COSA SI CHIEDE
Puoi ricopiare tutto, dalla riga che contiene "After every picture, add" giù fino a quella che contiene "0.110900, 0.107416, 0.473014]]", entrambe incluse, lasciando fuori le immagini?

VOCI FORNITE

────────────────

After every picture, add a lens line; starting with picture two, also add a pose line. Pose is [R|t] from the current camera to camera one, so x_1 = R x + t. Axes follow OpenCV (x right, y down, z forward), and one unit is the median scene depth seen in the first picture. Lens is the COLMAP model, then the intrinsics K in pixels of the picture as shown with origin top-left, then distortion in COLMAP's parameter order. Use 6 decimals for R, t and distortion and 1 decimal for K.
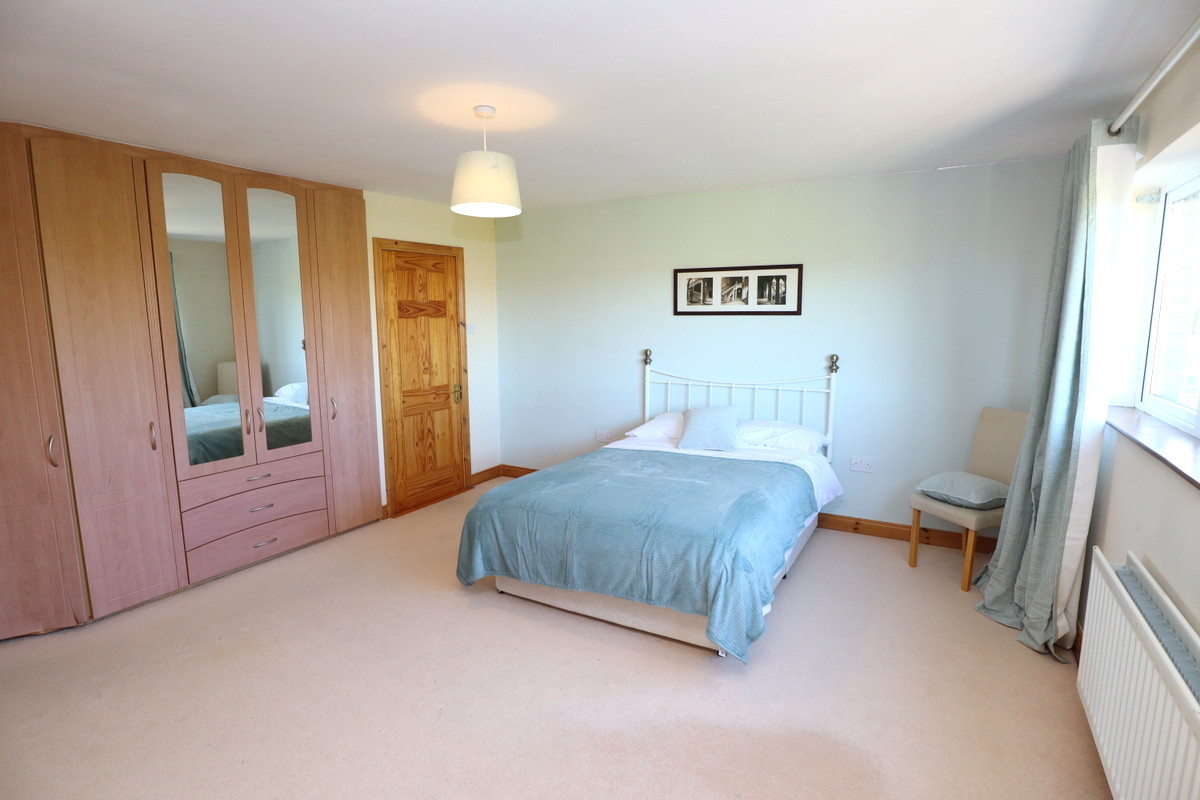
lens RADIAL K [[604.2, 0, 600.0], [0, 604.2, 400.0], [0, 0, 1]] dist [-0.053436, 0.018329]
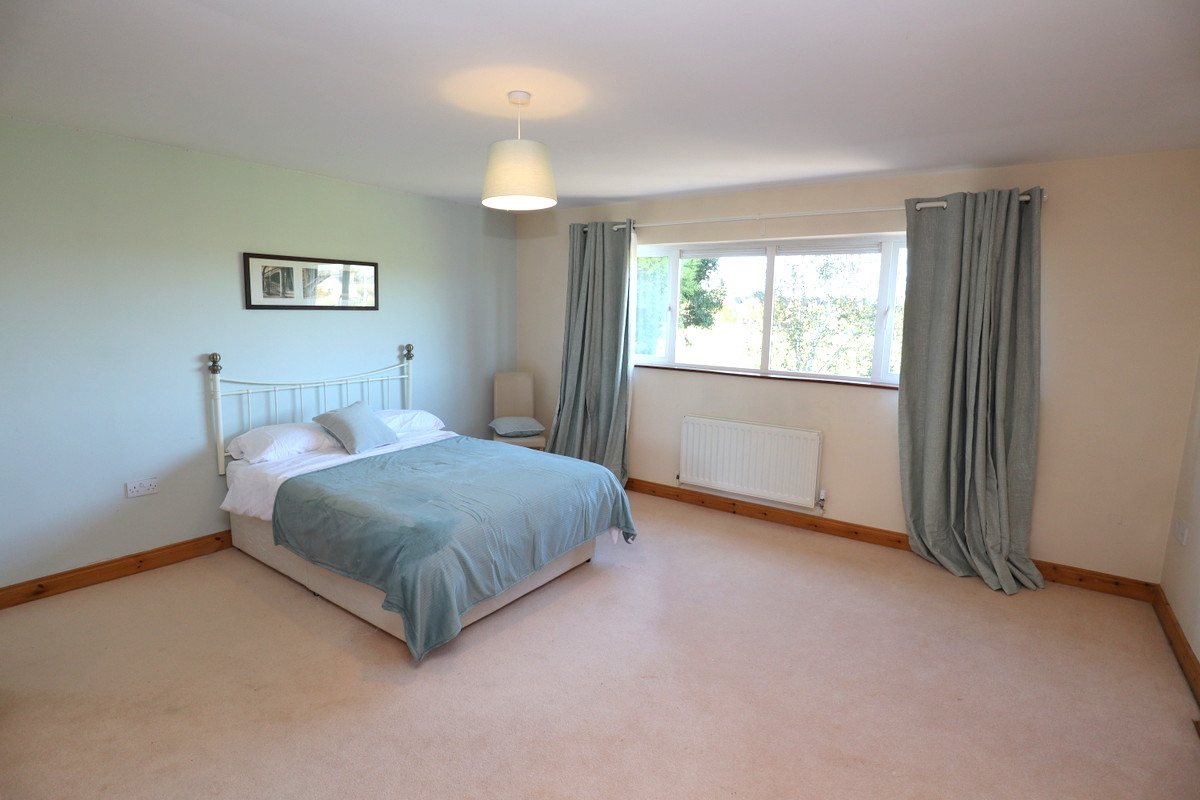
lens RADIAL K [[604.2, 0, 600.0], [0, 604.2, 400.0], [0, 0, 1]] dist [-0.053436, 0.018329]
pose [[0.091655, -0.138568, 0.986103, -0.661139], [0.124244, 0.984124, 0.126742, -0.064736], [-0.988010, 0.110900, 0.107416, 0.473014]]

────────────────

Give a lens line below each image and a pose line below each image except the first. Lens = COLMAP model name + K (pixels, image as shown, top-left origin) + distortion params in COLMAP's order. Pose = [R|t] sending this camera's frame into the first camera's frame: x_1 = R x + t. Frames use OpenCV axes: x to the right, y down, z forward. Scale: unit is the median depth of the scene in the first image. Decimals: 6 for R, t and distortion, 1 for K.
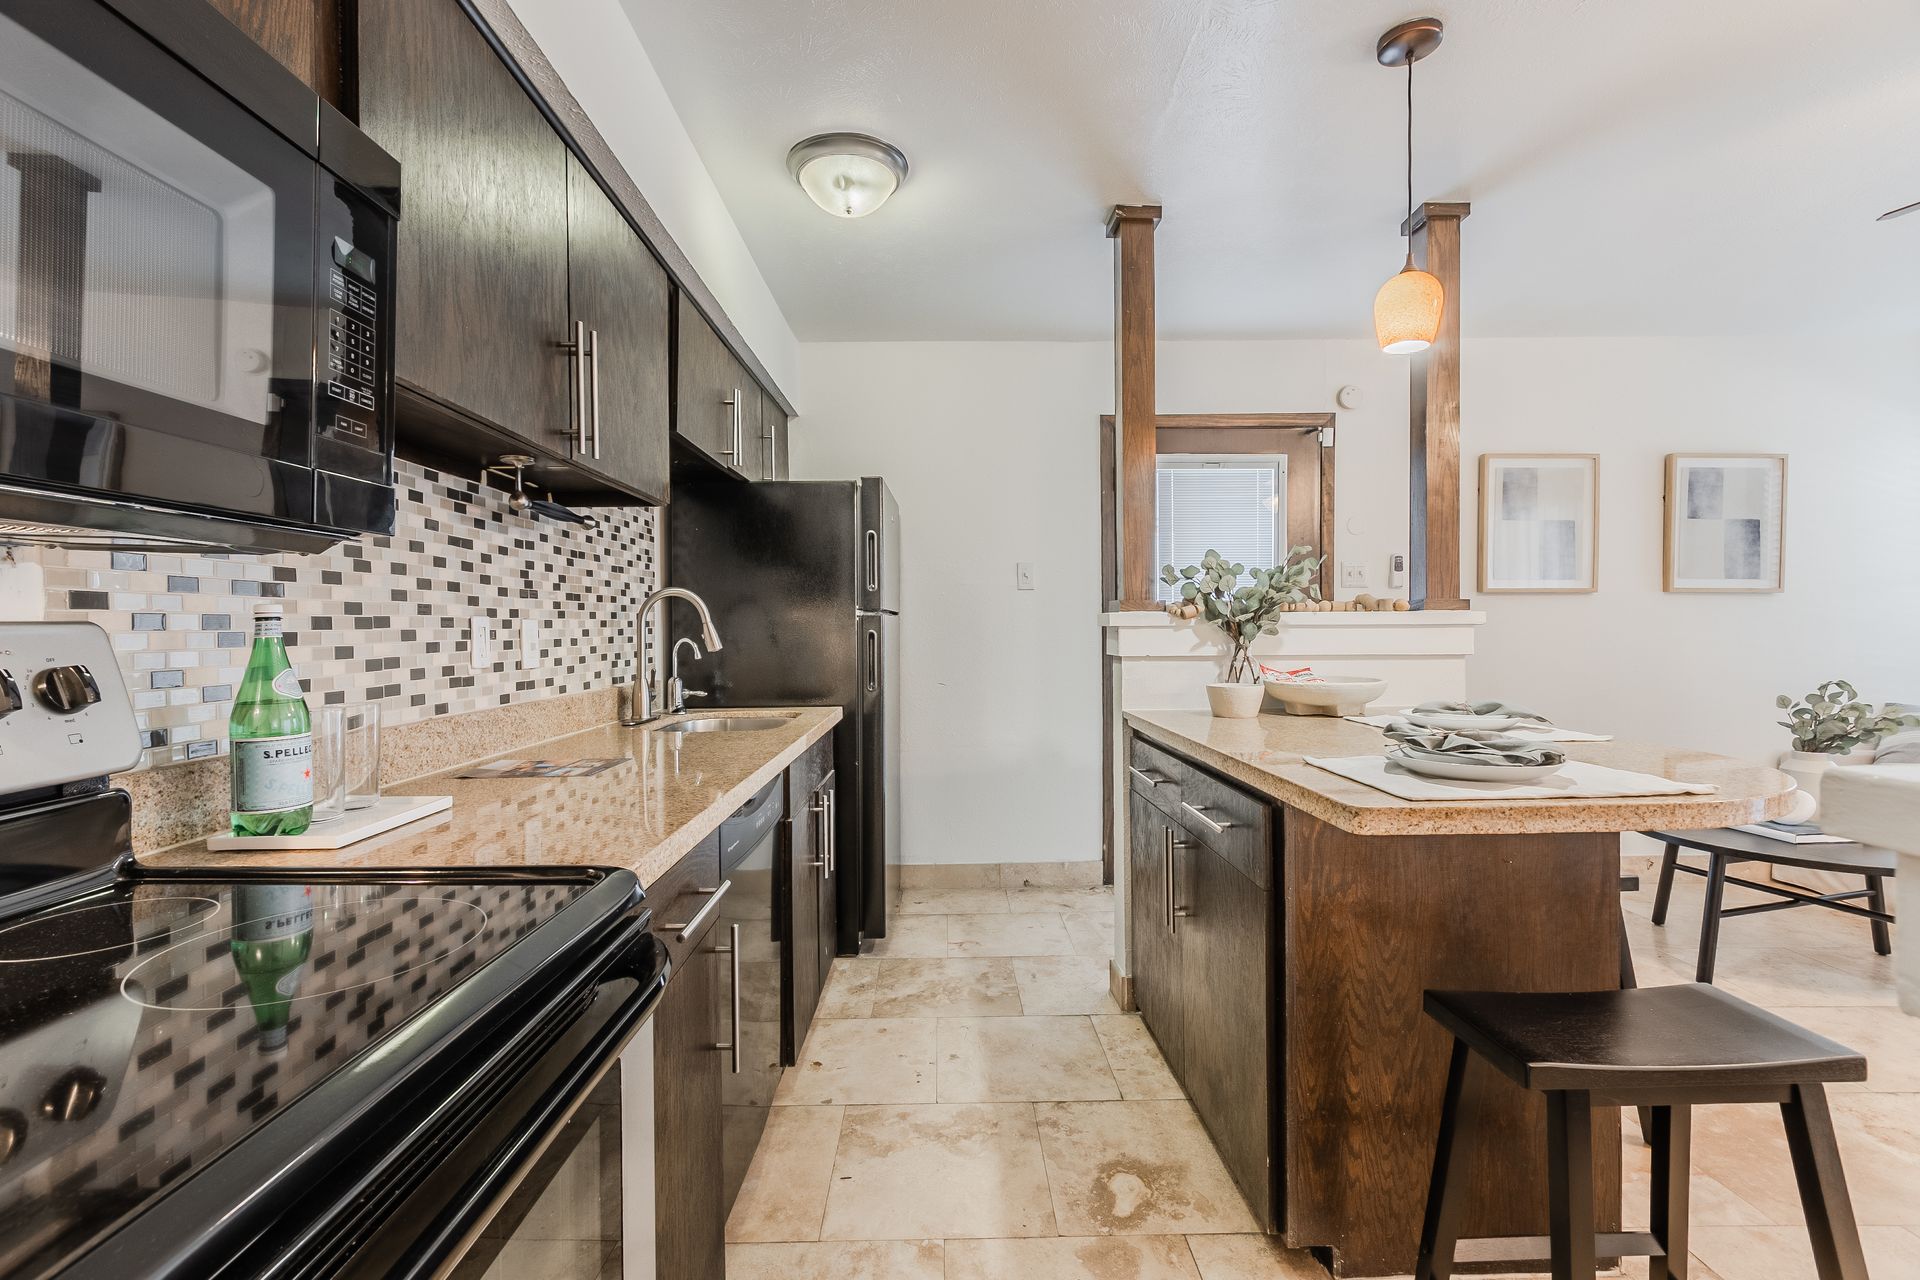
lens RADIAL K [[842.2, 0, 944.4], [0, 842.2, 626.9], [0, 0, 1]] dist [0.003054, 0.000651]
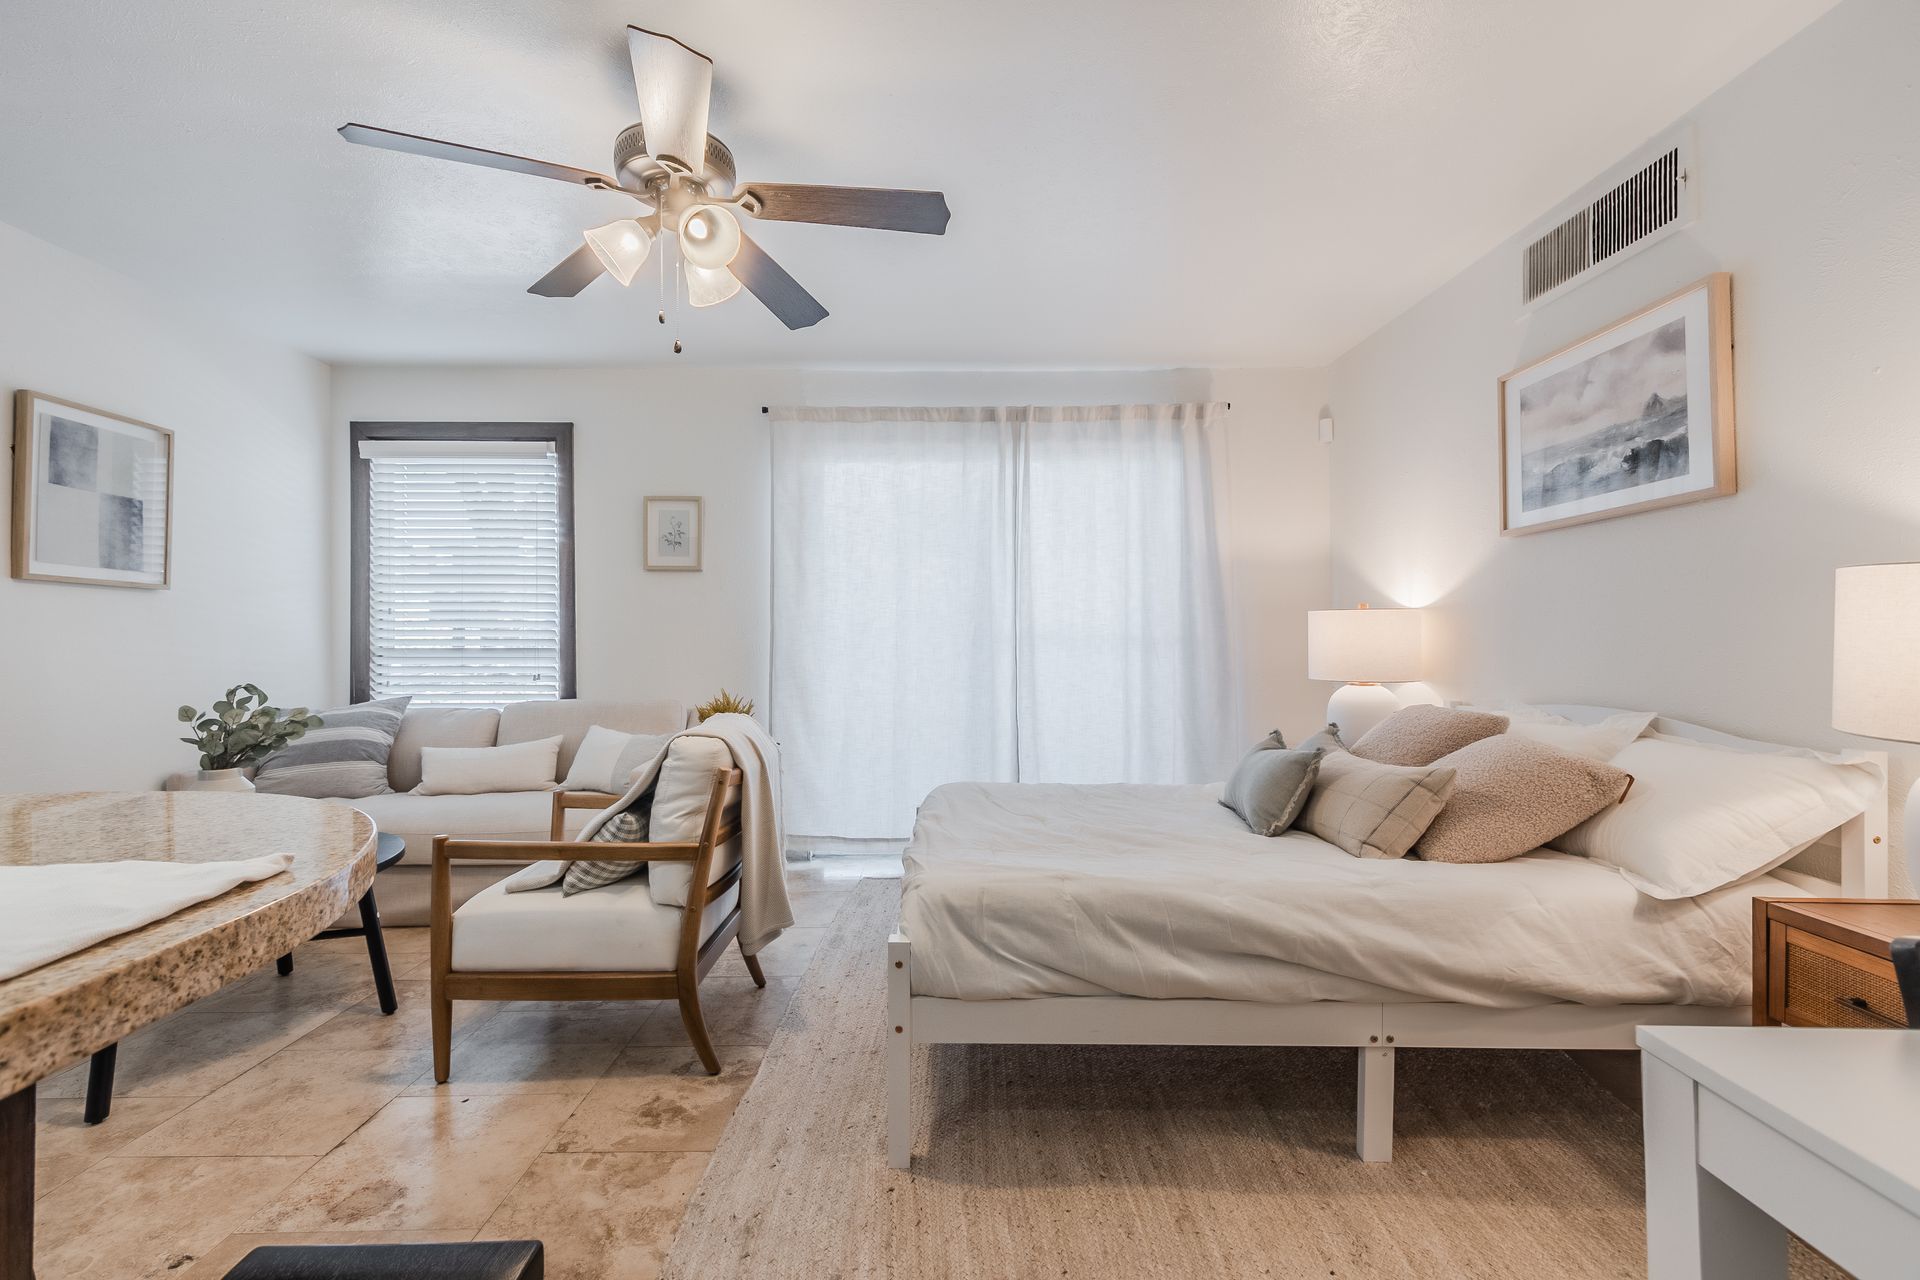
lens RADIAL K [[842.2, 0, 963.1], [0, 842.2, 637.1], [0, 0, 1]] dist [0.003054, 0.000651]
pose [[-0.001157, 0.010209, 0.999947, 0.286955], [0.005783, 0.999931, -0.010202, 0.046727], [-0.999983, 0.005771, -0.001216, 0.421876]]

────────────────

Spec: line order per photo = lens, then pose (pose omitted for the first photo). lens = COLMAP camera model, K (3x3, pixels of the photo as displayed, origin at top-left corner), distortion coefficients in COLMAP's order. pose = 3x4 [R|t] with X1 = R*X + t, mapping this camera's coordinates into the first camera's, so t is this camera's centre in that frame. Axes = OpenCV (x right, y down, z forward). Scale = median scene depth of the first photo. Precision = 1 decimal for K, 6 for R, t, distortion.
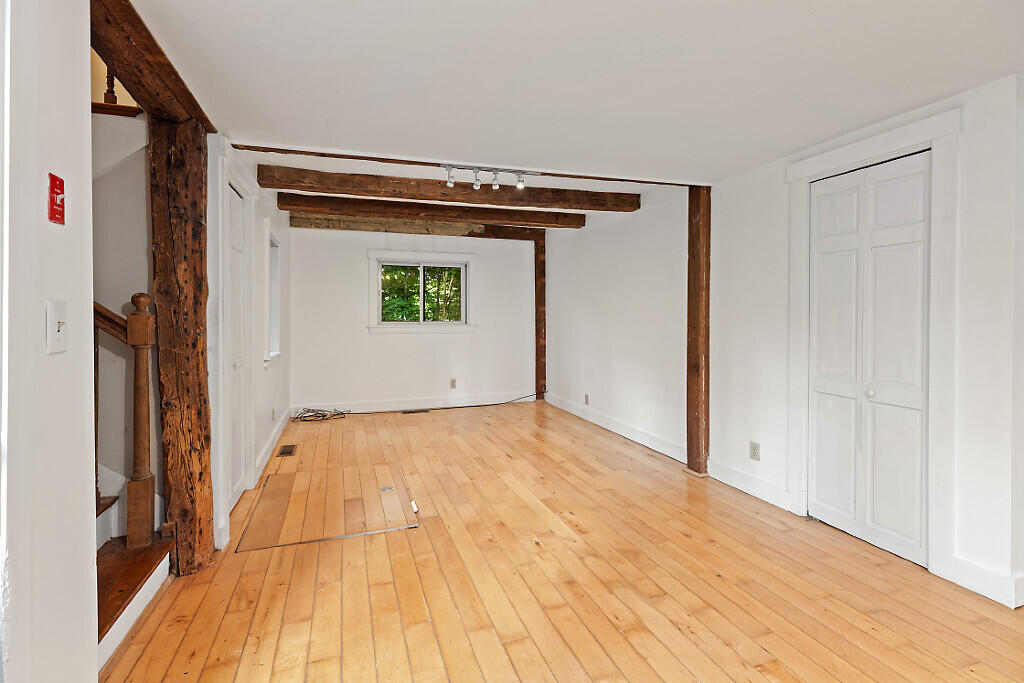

────────────────

ESERCIZIO SVOLTO
After every picture, add a lens line; starting with picture two, also add a pose line. Pose is [R|t] from the current camera to camera one, so x_1 = R x + t. Axes follow OpenCV (x right, y down, z forward), and one unit is the median scene depth seen in the first picture. Lens is the COLMAP model, then the intrinsics K in pixels of the picture as shown with origin top-left, then distortion in COLMAP's parameter order. Use 6 decimals for R, t and distortion and 1 decimal for K.
lens RADIAL K [[604.2, 0, 600.0], [0, 604.2, 400.0], [0, 0, 1]] dist [-0.053436, 0.018329]
lens RADIAL K [[604.2, 0, 600.0], [0, 604.2, 400.0], [0, 0, 1]] dist [-0.053436, 0.018329]
pose [[0.091655, -0.138568, 0.986103, -0.661139], [0.124244, 0.984124, 0.126742, -0.064736], [-0.988010, 0.110900, 0.107416, 0.473014]]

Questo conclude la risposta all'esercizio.